■ **Instructions for the task**
Using the word "pixels" as the filter, copy each matching line from the records.

■ **Provided records**

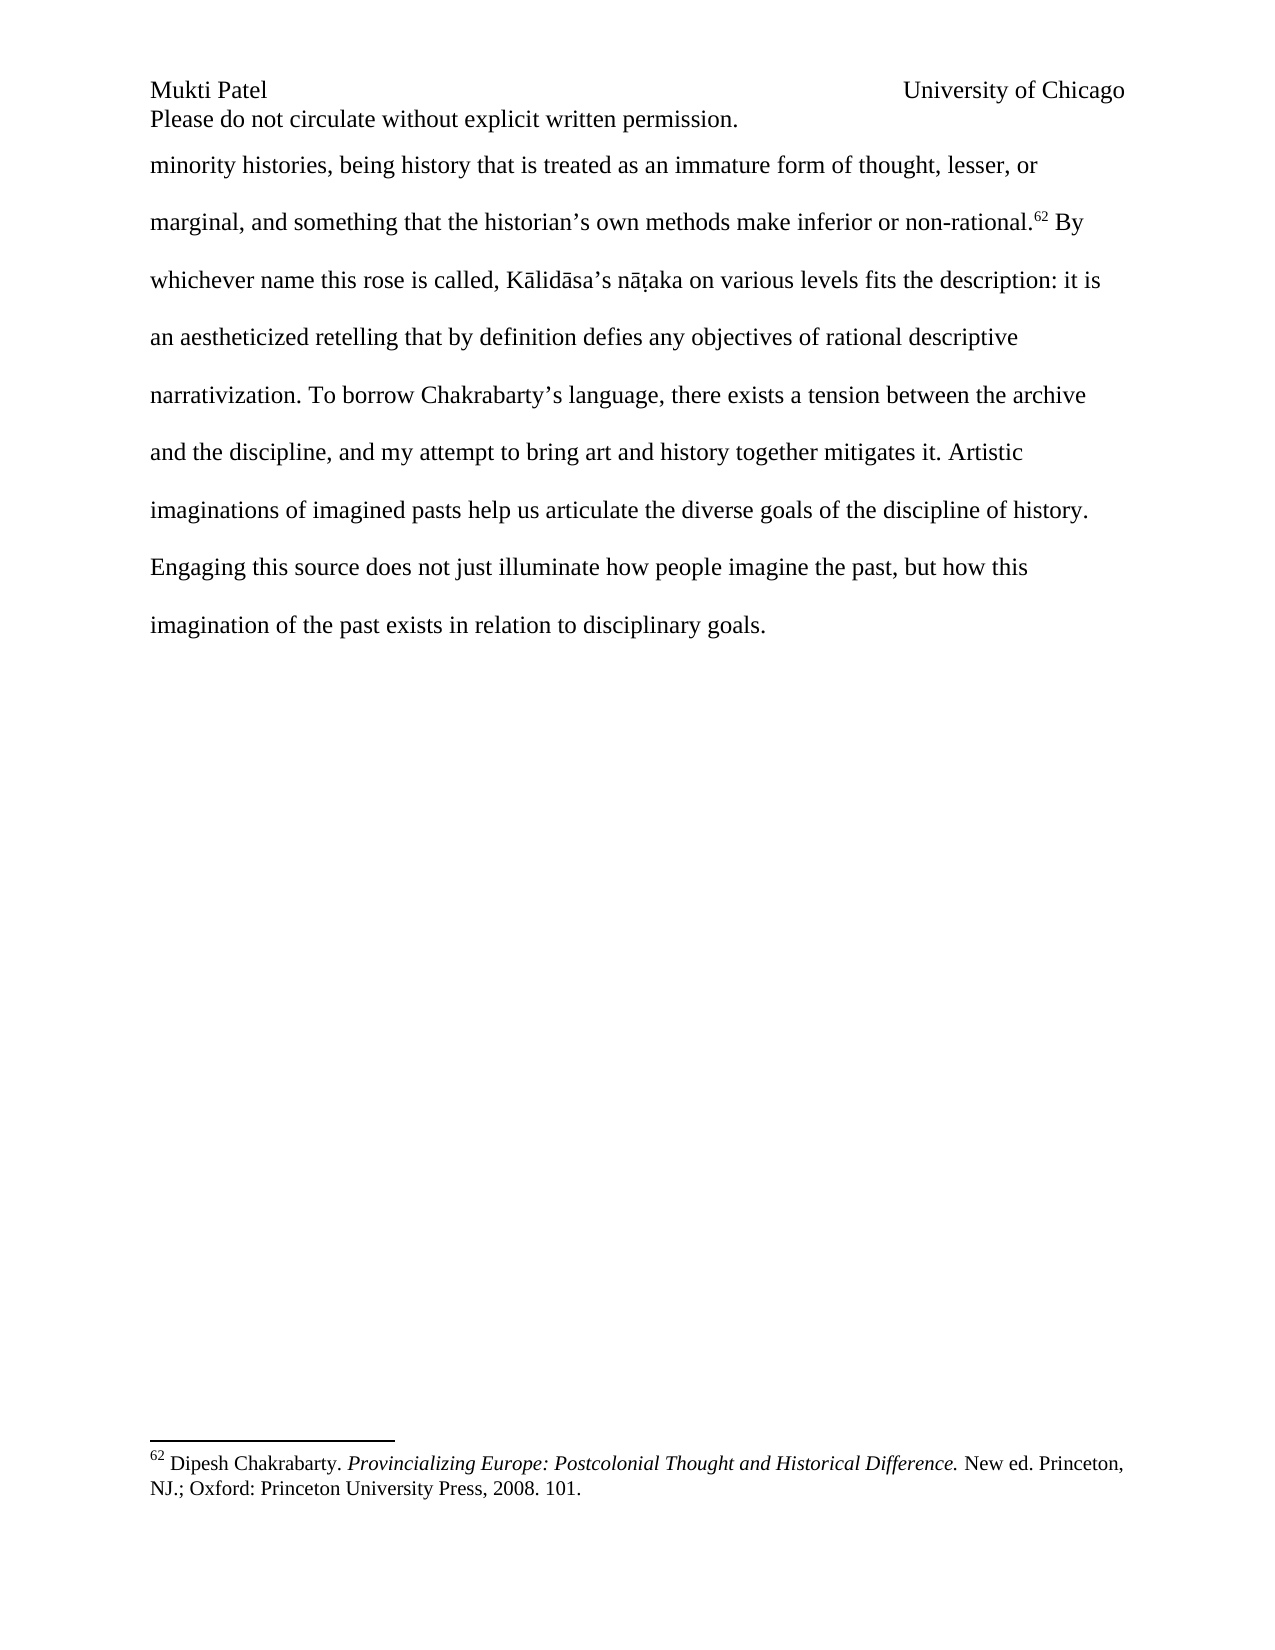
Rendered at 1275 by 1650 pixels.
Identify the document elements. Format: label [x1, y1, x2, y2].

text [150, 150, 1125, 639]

* * *

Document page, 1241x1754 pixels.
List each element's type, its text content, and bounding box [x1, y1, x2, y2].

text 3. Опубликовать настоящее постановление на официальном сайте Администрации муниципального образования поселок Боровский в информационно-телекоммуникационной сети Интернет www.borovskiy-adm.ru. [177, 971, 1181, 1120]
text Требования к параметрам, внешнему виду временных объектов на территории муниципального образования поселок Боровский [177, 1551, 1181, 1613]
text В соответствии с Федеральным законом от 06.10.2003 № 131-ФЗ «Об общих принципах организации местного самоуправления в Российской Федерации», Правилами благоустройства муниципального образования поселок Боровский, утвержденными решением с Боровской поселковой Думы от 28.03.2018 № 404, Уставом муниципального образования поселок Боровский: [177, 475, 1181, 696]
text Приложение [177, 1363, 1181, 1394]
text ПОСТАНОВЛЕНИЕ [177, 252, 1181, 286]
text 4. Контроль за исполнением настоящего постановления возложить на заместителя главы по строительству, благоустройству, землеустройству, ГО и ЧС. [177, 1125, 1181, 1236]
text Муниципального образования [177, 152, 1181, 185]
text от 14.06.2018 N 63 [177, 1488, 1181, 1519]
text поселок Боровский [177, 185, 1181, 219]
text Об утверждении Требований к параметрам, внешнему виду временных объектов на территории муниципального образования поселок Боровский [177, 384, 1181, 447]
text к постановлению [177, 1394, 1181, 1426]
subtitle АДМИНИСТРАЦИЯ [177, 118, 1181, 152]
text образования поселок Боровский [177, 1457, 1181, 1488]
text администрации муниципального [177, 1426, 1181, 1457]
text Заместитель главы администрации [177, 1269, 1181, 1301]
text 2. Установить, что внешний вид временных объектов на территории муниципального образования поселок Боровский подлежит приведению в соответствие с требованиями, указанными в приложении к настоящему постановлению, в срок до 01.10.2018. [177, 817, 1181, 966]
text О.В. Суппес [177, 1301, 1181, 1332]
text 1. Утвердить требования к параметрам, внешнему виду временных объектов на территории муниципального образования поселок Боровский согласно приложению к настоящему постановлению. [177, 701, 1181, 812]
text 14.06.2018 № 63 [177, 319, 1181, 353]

--

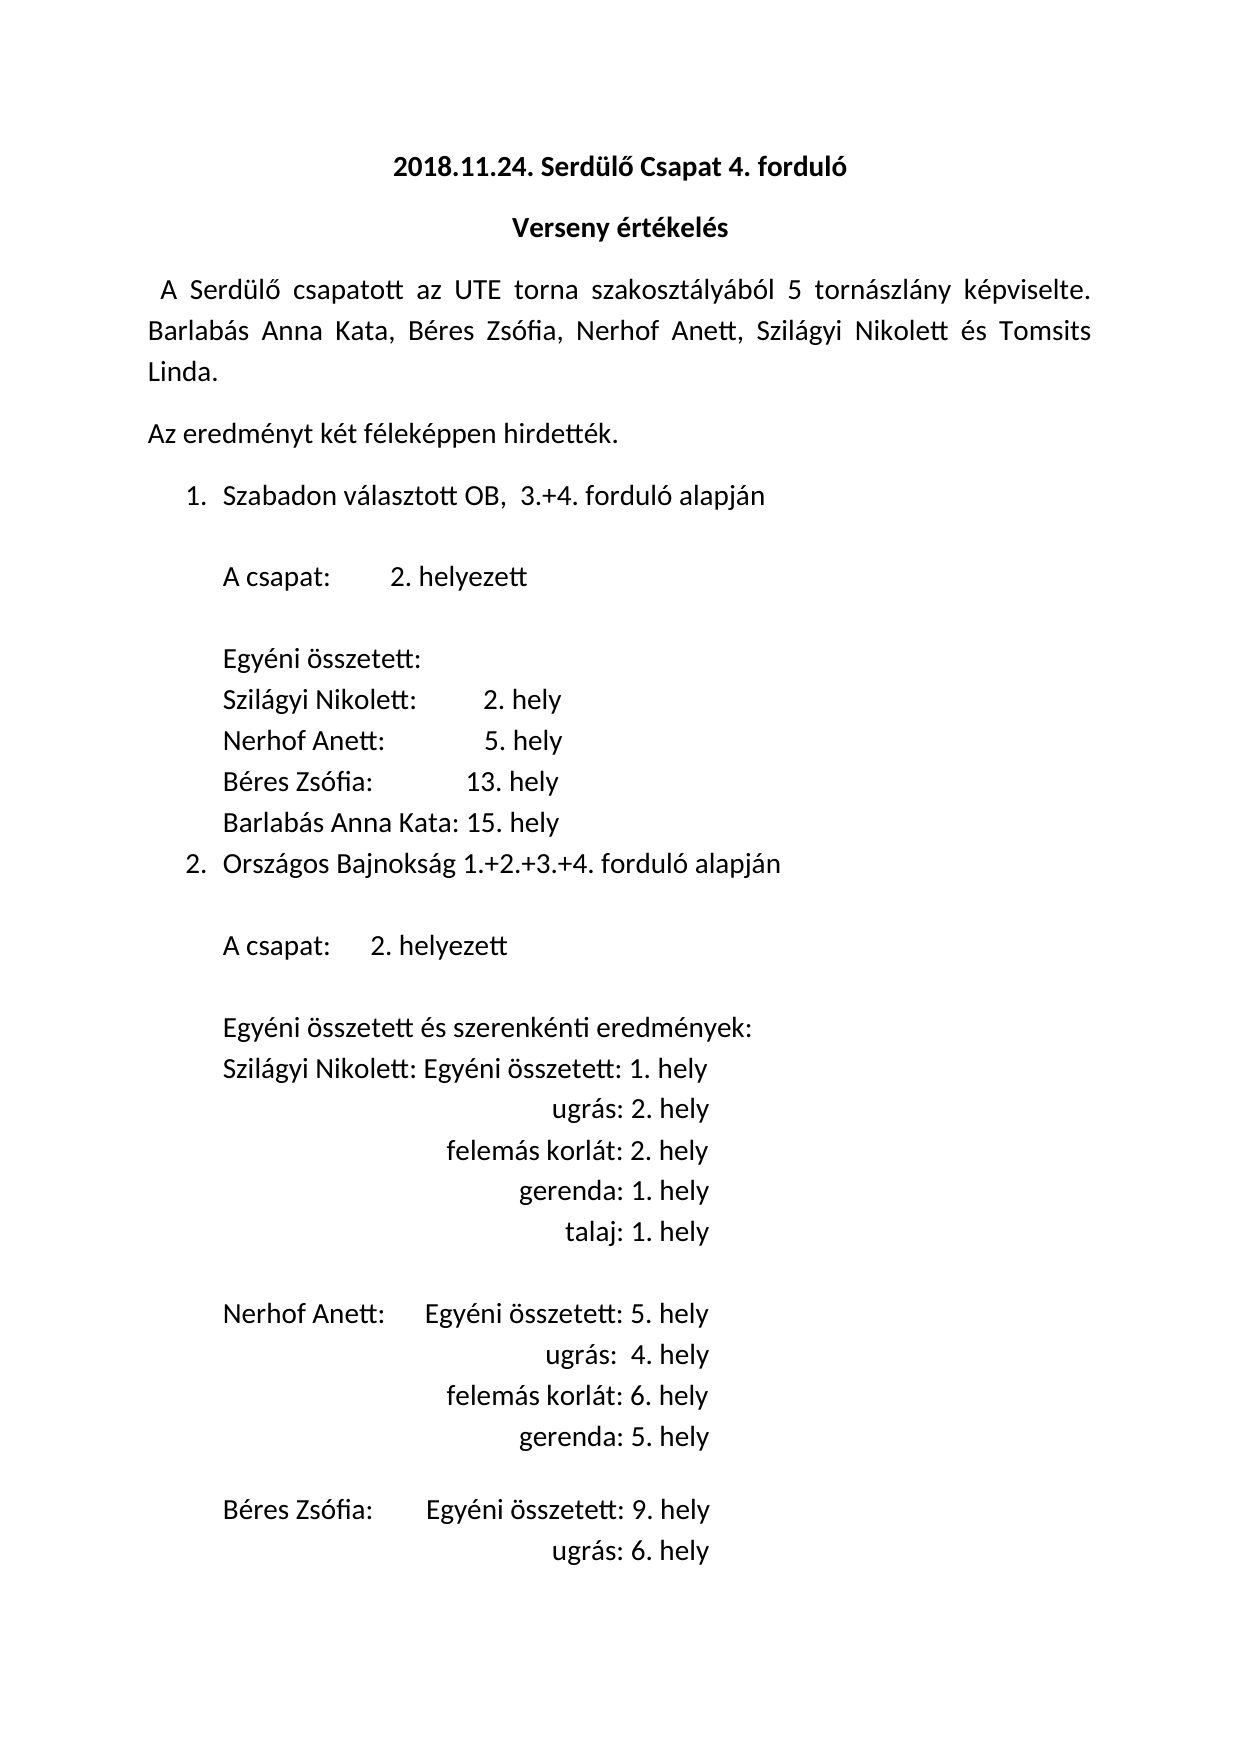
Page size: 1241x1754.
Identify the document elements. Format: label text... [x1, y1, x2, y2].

■ **Written reply**
Rendered at 1275 by 1650 pixels.
Document page, 1241x1754 pixels.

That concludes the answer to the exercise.